Review: Knives Out is a blade of glory for Rian Johnson

Rian Johnson’s take on Star Wars proved controversial – but his whodunit Knives Out deserves universal acclaim, says Simon Brew

One of the current trends in the movies is ‘immersive’ cinema. You may know the drill. You get the likes of 4DX, where you’re sat in a chair, moved around and have water thrown at you. Or there’s Secret Cinema, where the setting and feel of the film in question is recreated, drinks available at an extra charge.

But for those of us of a more relaxed disposition, I may now patent the idea of a Knives Out winter knitwear screening. The idea? You just sit there in a cosy jumper or cardy, and marvel at some of Hollywood’s finest and their ability to keep out the cold.

There is, after all, a lot of knitwear in writer/director Rian Johnson’s delightfully enjoyable new movie, the latest in a growing resurgence of Hollywood whodunits. In this one, it’s Christopher Plummer’s Harlan Thrombey who meets his maker (and not of hypothermia, either), leaving those behind as prime suspects, each with their eye on his extensive, lucrative estate.

Could it be Chris Evans’ Ransom? Jamie Lee Curtis’ Linda? Michael Shannon’s – in by far the least impressive woollies – Walt? Heck, there’s a queue of suspects: Ana de Armas, Don Johnson, Toni Collette, Katherine Langford, Frank Oz? Personally, wouldn’t trust any of ’em.


The Big Issue magazine is a social enterprise, a business that reinvests its profits in helping others who are homeless, at risk of homelessness, or whose lives are blighted by poverty.

And as it turns out, there’s only one man who can get to the bottom of it all. Splendidly, that’s Daniel Craig, taking one part of his leftfield turn in Logan Lucky, another bit of Inspector Clouseau and directing the whole into Benoit Blanc. It’s – not said lightly – the most gleeful and entertaining work that Craig has committed to film, and with Johnson’s script steeped in a love for Agatha Christie but with a 15-certificate twist, he’s got the space to have fun.

Bluntly: he does.
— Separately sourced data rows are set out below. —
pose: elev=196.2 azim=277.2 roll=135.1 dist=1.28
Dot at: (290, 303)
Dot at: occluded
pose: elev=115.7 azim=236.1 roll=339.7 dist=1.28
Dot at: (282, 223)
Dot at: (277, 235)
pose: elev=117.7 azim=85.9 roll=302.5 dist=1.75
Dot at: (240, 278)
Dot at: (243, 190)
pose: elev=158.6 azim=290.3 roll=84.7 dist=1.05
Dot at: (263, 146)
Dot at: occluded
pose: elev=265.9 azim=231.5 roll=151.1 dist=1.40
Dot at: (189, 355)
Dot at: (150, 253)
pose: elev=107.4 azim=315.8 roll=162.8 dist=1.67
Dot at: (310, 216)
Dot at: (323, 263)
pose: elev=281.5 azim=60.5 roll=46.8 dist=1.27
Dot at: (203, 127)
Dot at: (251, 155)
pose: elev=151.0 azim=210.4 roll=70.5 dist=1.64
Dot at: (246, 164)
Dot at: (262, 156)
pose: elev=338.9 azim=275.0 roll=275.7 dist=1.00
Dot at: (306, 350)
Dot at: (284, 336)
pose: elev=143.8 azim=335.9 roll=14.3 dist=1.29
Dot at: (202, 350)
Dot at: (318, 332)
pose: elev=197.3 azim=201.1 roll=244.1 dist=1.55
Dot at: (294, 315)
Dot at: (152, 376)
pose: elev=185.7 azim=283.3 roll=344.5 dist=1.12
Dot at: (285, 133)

And whilst occasionally you get a film where it looks like the cast were having a great time at the expense of the audience, in Knives Out everyone’s invited. It works as a whodunit, it works as a light, entertaining night out, it works as an excuse to watch an excellent ensemble let loose.

If there’s a slight bother with it, and it’s a minor one, it’s pretty long for what it’s doing. You get a very, very good 130-minute film for your money, but I do wonder if there’s an even sharper 120-minute cut of it. Either way, it’s hard to grumble with what you get: a big Hollywood movie with not a cape or a spaceship in sight. Instead, you get wool, and lots of it.

Hats off to Rian Johnson here. If the old adage about your previous movie being a determinant as to what your next will be, he’s reacted superbly to the fan ‘debate’ over Star Wars: The Last Jedi, and used the clout that bought him to get Knives Out through the Hollywood system. I hope he’ll be guest of honour at the first knit-a-long screening.